Orkambi Treatment in 2 to 5 Year Old Children With CF

Orkambi is a novel FDA approved (August, 2018) therapy for use in patients with cystic fibrosis (CF) who are 2 to 5 years of age and homozygous for F508del mutations in the CFTR gene. It is a combination of lumacaftor and ivacaftor that addresses both the processing and gating defects of the F508del mutation. This investigator-initiated study is designed to evaluate the nutritional, growth and GI impact of Orkambi treatment for this unique younger (2 to 5 years) patient cohort. This proposal extends previous highly informative nutrition and weight gain investigation of ivacaftor treatment in people with CF gating mutations to another CFTR modulator treatment (Orkambi) in people homozygous for F508del mutations.

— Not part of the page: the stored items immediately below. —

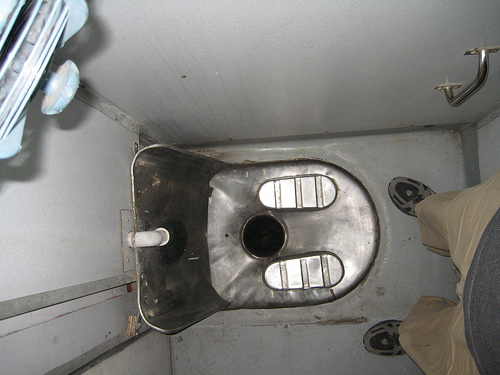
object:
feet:
[363, 319, 406, 356]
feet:
[388, 176, 437, 217]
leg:
[413, 184, 486, 256]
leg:
[395, 299, 453, 375]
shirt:
[463, 207, 500, 375]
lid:
[128, 144, 233, 337]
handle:
[432, 46, 500, 108]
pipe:
[128, 228, 171, 248]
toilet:
[128, 120, 480, 338]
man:
[362, 176, 499, 365]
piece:
[127, 313, 145, 338]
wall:
[154, 3, 411, 117]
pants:
[396, 172, 500, 374]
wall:
[40, 139, 122, 269]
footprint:
[263, 254, 344, 291]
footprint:
[257, 174, 338, 212]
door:
[74, 1, 499, 149]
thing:
[0, 0, 90, 156]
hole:
[241, 213, 285, 258]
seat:
[207, 159, 381, 310]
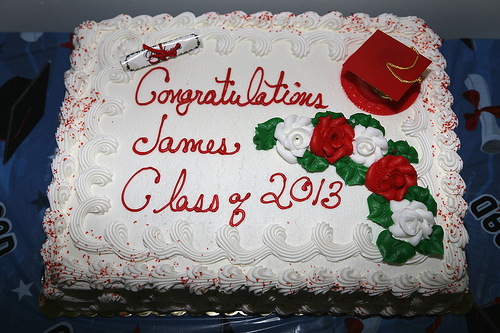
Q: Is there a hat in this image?
A: Yes, there is a hat.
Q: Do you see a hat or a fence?
A: Yes, there is a hat.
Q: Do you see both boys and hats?
A: No, there is a hat but no boys.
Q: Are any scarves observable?
A: No, there are no scarves.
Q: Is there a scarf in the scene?
A: No, there are no scarves.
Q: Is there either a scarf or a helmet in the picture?
A: No, there are no scarves or helmets.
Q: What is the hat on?
A: The hat is on the cake.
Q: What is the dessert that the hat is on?
A: The dessert is a cake.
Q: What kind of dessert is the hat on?
A: The hat is on the cake.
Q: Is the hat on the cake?
A: Yes, the hat is on the cake.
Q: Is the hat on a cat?
A: No, the hat is on the cake.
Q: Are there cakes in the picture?
A: Yes, there is a cake.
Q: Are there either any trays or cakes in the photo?
A: Yes, there is a cake.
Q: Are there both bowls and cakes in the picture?
A: No, there is a cake but no bowls.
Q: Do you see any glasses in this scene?
A: No, there are no glasses.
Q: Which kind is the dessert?
A: The dessert is a cake.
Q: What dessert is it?
A: The dessert is a cake.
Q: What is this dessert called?
A: This is a cake.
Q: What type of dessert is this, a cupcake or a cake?
A: This is a cake.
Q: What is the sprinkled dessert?
A: The dessert is a cake.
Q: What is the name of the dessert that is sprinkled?
A: The dessert is a cake.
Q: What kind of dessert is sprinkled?
A: The dessert is a cake.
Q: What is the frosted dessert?
A: The dessert is a cake.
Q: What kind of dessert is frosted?
A: The dessert is a cake.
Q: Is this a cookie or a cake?
A: This is a cake.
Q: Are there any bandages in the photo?
A: No, there are no bandages.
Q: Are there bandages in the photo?
A: No, there are no bandages.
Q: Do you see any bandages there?
A: No, there are no bandages.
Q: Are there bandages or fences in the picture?
A: No, there are no bandages or fences.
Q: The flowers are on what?
A: The flowers are on the cake.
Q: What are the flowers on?
A: The flowers are on the cake.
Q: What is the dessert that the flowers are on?
A: The dessert is a cake.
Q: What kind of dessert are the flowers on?
A: The flowers are on the cake.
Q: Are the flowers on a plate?
A: No, the flowers are on the cake.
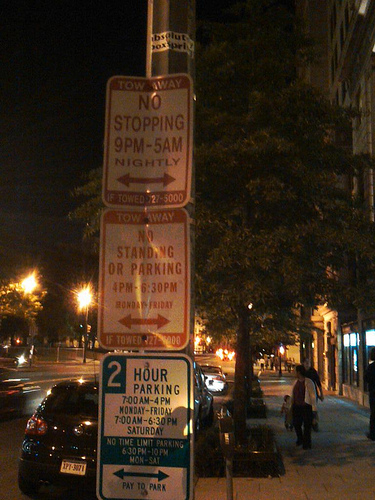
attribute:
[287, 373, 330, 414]
jacket — white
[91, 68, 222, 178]
sign — top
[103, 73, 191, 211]
sign — red, white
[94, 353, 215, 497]
sign — white, green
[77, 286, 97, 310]
light flare — bright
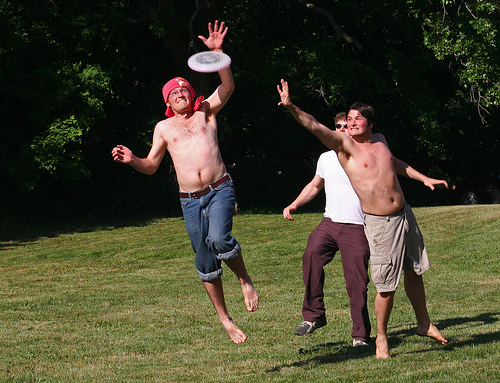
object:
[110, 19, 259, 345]
man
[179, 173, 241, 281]
jeans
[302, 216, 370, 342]
pants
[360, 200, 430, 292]
shorts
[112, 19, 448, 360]
men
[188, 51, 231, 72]
frisbee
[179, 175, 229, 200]
belt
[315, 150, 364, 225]
shirt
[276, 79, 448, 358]
man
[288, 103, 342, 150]
arm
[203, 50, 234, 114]
arm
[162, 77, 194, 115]
head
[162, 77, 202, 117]
shirt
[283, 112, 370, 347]
man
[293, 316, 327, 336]
foot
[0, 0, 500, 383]
ground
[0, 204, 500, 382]
field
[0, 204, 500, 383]
grass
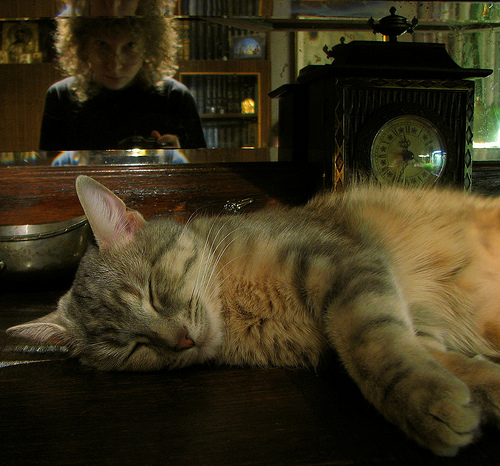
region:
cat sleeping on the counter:
[10, 164, 495, 441]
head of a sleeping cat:
[3, 164, 234, 386]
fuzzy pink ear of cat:
[68, 168, 150, 260]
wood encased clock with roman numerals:
[293, 33, 483, 198]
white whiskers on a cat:
[185, 212, 257, 324]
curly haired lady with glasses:
[36, 6, 213, 148]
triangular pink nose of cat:
[163, 315, 208, 371]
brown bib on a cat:
[230, 283, 306, 358]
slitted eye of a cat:
[136, 264, 176, 316]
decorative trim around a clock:
[324, 70, 355, 185]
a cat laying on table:
[14, 115, 490, 392]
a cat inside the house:
[16, 107, 493, 464]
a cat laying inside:
[44, 120, 498, 410]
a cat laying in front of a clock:
[109, 39, 499, 384]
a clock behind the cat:
[279, 38, 497, 248]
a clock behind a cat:
[307, 43, 497, 305]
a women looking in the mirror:
[46, 35, 300, 227]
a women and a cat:
[8, 3, 496, 430]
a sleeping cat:
[16, 95, 483, 462]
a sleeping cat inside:
[19, 114, 498, 424]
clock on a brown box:
[250, 39, 492, 226]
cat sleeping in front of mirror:
[42, 170, 499, 440]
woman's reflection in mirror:
[46, 21, 226, 160]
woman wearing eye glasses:
[81, 31, 177, 71]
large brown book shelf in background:
[166, 5, 286, 157]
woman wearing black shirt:
[22, 73, 236, 167]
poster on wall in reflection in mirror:
[290, 10, 417, 88]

The primary aims of the study are to evaluate the impact of 24 weeks of Orkambi treatment in 2 to 5 year old subjects with CF homozygous for F508del mutations on sleeping or resting energy expenditure, growth status and gut health and function in n=32 children ages 2.0 to 5.9 years of age. Protocol evaluations will occur at baseline (pre-treatment) and 12 and 24 weeks after clinically prescribed Orkambi treatment has begun. Other outcomes of significant clinical interest in young subjects with CF will be explored. All subjects will be evaluated as outpatient at The Children's Hospital of Philadelphia, and will be recruited both regionally and nationally to ensure timely enrollment.